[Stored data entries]
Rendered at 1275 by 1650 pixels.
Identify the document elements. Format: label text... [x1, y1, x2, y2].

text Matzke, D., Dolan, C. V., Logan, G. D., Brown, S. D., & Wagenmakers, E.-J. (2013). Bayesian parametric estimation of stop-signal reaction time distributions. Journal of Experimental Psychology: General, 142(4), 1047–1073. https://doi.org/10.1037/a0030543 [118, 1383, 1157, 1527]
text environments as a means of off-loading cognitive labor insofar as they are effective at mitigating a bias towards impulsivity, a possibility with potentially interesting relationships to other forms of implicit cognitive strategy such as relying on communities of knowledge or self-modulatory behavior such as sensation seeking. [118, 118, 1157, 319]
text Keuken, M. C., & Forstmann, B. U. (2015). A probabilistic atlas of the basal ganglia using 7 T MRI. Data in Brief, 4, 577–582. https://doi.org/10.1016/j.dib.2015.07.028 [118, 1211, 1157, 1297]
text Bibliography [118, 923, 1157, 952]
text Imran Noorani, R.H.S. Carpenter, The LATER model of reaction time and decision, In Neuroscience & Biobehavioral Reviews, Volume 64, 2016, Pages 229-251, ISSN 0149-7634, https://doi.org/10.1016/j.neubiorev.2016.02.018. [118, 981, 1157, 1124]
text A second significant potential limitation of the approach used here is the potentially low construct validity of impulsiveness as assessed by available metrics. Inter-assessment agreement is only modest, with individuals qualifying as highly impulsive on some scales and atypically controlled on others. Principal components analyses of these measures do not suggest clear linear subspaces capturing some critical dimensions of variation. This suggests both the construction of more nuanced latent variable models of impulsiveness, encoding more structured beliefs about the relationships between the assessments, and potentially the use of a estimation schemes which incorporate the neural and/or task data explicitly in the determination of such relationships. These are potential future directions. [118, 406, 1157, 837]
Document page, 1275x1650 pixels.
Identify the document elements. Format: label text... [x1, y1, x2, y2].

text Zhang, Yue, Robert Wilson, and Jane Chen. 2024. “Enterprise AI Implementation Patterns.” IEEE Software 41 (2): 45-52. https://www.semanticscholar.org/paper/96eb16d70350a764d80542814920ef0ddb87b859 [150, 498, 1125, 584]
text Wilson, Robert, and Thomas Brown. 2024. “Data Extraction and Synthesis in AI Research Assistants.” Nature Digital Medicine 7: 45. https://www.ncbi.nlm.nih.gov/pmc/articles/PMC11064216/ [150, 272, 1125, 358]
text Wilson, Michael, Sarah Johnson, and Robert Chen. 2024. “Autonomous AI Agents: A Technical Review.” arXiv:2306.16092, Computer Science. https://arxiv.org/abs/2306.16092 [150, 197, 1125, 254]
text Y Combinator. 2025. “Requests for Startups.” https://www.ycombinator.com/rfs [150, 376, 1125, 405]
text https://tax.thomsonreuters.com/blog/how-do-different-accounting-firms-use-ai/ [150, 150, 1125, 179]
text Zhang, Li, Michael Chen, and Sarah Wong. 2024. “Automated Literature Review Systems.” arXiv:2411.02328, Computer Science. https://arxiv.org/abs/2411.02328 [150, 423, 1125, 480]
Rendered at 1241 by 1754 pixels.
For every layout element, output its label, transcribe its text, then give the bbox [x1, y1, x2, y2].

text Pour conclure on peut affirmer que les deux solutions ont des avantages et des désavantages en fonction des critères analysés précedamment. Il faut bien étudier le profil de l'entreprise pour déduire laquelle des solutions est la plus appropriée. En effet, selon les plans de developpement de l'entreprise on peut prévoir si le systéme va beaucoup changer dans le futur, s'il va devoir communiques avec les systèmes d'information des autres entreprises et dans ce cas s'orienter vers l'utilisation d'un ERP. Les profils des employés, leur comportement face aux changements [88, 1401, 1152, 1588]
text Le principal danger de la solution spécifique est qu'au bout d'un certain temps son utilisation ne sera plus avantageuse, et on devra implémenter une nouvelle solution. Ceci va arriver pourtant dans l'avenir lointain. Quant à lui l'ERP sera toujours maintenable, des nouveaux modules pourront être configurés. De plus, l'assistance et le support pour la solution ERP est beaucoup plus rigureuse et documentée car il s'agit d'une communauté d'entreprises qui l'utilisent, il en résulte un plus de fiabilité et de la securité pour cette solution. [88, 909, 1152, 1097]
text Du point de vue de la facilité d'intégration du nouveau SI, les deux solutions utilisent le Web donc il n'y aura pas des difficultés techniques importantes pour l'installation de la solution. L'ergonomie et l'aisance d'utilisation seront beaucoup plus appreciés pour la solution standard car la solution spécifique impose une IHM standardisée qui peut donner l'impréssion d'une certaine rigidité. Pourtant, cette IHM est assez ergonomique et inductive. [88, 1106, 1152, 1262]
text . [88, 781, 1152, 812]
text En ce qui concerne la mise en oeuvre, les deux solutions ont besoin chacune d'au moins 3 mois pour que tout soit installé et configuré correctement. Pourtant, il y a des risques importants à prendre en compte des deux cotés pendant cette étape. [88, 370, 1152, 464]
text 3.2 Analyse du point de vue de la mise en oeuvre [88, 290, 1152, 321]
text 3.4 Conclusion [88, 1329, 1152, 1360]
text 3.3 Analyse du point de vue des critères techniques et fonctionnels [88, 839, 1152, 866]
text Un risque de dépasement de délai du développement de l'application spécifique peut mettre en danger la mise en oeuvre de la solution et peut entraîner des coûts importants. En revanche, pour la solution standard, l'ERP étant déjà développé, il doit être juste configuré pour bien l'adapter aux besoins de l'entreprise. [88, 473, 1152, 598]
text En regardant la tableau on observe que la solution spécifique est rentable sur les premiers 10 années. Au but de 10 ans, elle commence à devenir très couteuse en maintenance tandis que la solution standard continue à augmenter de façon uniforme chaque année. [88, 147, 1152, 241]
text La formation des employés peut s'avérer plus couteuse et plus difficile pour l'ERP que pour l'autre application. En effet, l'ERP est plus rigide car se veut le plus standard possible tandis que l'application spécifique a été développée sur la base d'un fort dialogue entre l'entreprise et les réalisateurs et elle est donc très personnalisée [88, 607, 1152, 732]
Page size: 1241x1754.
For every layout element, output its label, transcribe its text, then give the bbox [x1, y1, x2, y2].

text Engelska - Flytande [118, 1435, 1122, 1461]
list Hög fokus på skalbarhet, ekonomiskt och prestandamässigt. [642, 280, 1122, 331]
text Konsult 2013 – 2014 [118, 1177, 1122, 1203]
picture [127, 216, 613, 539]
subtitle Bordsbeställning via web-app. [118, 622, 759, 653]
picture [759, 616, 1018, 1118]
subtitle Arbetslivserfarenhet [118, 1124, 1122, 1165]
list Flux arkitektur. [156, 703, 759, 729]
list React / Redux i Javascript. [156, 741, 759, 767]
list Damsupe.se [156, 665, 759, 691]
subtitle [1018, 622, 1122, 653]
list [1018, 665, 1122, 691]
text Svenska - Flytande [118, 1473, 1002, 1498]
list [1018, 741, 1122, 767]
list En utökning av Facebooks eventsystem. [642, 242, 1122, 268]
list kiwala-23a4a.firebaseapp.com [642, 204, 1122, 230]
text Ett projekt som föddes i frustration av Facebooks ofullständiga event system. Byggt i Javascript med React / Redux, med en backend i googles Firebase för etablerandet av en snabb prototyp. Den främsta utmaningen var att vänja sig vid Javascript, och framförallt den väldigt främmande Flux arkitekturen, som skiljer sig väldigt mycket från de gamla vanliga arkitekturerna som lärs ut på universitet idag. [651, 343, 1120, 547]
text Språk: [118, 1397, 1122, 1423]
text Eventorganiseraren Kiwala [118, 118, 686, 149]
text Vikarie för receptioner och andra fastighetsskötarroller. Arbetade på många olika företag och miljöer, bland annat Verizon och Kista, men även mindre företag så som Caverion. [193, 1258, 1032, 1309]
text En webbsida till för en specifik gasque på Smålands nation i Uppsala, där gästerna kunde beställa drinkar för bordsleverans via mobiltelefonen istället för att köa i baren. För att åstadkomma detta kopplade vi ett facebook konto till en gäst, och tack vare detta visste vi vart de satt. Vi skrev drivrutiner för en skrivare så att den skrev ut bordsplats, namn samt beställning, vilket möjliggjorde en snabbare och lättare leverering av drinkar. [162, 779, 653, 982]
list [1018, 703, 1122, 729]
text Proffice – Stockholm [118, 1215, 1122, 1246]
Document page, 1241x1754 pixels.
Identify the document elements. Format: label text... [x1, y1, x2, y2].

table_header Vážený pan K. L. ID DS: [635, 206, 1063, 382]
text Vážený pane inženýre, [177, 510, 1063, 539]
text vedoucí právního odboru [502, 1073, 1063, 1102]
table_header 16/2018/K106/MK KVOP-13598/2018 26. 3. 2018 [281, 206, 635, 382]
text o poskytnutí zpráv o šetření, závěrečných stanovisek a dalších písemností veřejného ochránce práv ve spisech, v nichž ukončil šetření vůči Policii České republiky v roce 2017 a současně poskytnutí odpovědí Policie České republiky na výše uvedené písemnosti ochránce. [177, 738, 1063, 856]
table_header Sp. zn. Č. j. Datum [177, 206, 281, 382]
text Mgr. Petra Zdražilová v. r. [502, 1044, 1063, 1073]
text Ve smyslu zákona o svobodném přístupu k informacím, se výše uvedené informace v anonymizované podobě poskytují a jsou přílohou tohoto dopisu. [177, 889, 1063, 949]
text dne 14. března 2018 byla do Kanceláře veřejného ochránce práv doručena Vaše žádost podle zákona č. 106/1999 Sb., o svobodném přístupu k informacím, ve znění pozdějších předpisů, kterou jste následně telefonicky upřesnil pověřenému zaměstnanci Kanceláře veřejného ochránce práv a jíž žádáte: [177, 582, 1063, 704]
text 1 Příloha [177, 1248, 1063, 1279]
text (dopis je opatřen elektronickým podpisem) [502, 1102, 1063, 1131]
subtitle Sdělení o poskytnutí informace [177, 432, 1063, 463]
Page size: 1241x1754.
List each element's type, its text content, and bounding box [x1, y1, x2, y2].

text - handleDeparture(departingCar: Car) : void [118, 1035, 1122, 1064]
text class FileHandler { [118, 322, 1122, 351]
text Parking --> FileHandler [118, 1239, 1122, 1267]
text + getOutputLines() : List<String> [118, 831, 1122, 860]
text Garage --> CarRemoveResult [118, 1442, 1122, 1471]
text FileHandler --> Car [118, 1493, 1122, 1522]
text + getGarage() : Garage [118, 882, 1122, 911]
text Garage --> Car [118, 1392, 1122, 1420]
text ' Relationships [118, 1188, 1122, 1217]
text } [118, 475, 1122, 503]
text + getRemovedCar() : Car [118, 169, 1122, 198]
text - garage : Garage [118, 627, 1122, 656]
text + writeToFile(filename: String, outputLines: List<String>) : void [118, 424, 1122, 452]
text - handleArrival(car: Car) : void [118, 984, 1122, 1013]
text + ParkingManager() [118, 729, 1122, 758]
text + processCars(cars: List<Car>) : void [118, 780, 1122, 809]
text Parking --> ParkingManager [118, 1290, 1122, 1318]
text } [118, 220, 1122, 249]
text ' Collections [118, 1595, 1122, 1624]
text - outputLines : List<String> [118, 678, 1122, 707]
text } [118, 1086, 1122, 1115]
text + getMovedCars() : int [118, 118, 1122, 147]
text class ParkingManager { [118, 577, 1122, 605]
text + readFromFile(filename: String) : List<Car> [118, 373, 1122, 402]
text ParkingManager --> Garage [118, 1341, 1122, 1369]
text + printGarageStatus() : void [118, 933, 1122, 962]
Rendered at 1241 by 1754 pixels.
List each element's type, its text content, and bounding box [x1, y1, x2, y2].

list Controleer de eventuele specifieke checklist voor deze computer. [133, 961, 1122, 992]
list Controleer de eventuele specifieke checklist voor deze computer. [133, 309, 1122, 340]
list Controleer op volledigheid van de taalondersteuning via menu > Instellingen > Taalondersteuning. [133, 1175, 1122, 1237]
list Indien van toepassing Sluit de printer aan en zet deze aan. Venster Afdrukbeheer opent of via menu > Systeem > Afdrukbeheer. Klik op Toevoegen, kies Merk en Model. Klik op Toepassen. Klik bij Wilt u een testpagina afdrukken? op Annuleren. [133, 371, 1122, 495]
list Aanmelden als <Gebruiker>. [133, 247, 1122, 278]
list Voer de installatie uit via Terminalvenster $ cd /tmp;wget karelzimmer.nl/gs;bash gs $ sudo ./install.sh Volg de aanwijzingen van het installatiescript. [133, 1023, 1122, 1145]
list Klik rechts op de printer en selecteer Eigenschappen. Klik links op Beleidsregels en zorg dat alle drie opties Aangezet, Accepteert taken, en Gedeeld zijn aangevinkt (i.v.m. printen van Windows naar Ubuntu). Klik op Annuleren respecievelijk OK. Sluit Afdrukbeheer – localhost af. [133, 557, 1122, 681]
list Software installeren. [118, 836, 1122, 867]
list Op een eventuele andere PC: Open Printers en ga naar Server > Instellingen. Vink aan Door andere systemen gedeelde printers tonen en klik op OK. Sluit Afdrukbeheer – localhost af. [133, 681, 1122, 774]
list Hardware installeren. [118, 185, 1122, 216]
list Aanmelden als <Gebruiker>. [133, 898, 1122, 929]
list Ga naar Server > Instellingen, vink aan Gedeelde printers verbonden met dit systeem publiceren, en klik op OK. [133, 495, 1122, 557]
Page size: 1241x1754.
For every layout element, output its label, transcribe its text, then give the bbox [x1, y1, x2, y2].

__AIM__. Copy out the lines running from the line that contains "table_header Vážený pan" through the line that contains "text Mgr. Petra", both included, reproducing each one verbatim.

__ANSWER FOR THIS EXERCISE__.
table_header Vážený pan K. L. ID DS: [635, 206, 1063, 382]
text Vážený pane inženýre, [177, 510, 1063, 539]
text vedoucí právního odboru [502, 1073, 1063, 1102]
table_header 16/2018/K106/MK KVOP-13598/2018 26. 3. 2018 [281, 206, 635, 382]
text o poskytnutí zpráv o šetření, závěrečných stanovisek a dalších písemností veřejného ochránce práv ve spisech, v nichž ukončil šetření vůči Policii České republiky v roce 2017 a současně poskytnutí odpovědí Policie České republiky na výše uvedené písemnosti ochránce. [177, 738, 1063, 856]
table_header Sp. zn. Č. j. Datum [177, 206, 281, 382]
text Mgr. Petra Zdražilová v. r. [502, 1044, 1063, 1073]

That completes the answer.